Differential effects of aging and Alzheimer's disease on microemboli clearance in a mouse model of microinfarction

Background: Cerebral microinfarcts often occur as a result of microvessel occlusion and are prevalent among dementia patients and the aging population. Detailed studies on the timecourse of microvascular occlusions indicate that endogenous mechanisms exist to re-canalize occluded vessels. One recently discovered mechanism is angiophagy, where vessels engulf and expel microemboli, thus mitigating damage caused by micro-occlusions. While several previous studies have shown that angiophagy occurs in rodent models, the frequency and timing of this process is not well characterized. In addition, there is limited data on the impact of aging on angiophagy, or the occurrence of this process in clinically relevant diseases such as Alzheimer's disease.

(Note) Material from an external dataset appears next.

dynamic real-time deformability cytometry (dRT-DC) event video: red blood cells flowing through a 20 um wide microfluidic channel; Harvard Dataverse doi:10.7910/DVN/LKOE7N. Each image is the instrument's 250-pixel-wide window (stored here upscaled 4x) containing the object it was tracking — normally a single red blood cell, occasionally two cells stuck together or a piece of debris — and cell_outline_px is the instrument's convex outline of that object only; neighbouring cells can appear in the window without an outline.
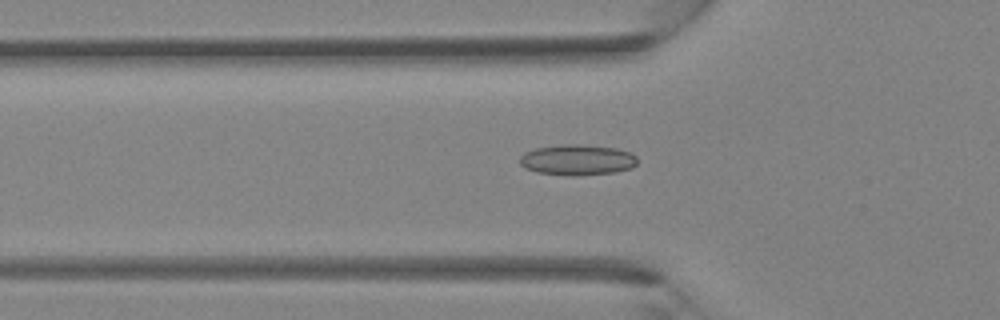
{"species": "Egyptian fruit bat (a non-hibernating species)", "species_latin": "Rousettus aegyptiacus", "temperature_condition": "room temperature", "stored_images_in_passage": 31, "camera_frame_rate_fps": 3000, "um_per_image_px": 0.085, "animal": {"sex": "female"}, "frame": {"image": 1, "passage_image": 5, "time_ms": 1.333, "image_size_px": [1000, 320], "cell_outline_px": [[636, 164], [632, 168], [616, 172], [576, 176], [572, 176], [536, 172], [520, 164], [520, 156], [524, 152], [536, 148], [560, 144], [576, 144], [616, 148], [632, 152], [636, 156]], "centroid_in_image_um": [49.09, 13.59], "position_along_channel_um": 76.7, "area_um2": 21.1}}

Methods: To further study the timecourse of angiophagy, we induced micro-occlusions in young, aged and 3xTg Alzheimer's mice via injection of 20um microspheres into the carotid artery. Mice were sacrificed on day 3, 7 or 14 and the brains were processed for brain-wide localization of microspheres and quantification of angiophagy. Results: We found the largest number of microspheres in the neocortex, yet when accounting for region size, microspheres were more evenly distributed across brain regions. When quantifying angiophagy in young non-diseased mice, we found that approximately 43% of microspheres had extravasated from the vessel by day 14. This process was delayed in aged mice, with only 10% of microspheres extravasated by day 14. Moreover, in young 3xTg Alzheimer's mice, we found the rate of angiophagy to be more efficient at day 14 compared to non-transgenic controls, with 47% and 43% of microspheres extravasated, respectively. A similar trend was observed in aged Alzheimer?s mice, in which 38% of microspheres were extravasated by day 14 in 3xTg mice, compared to only 30% in non-transgenic controls. Conclusions: Taken together, we find that while aging impairs the process of angiophagy, Alzheimer's mice exhibit a paradoxical increase in the rate of microsphere extravasation.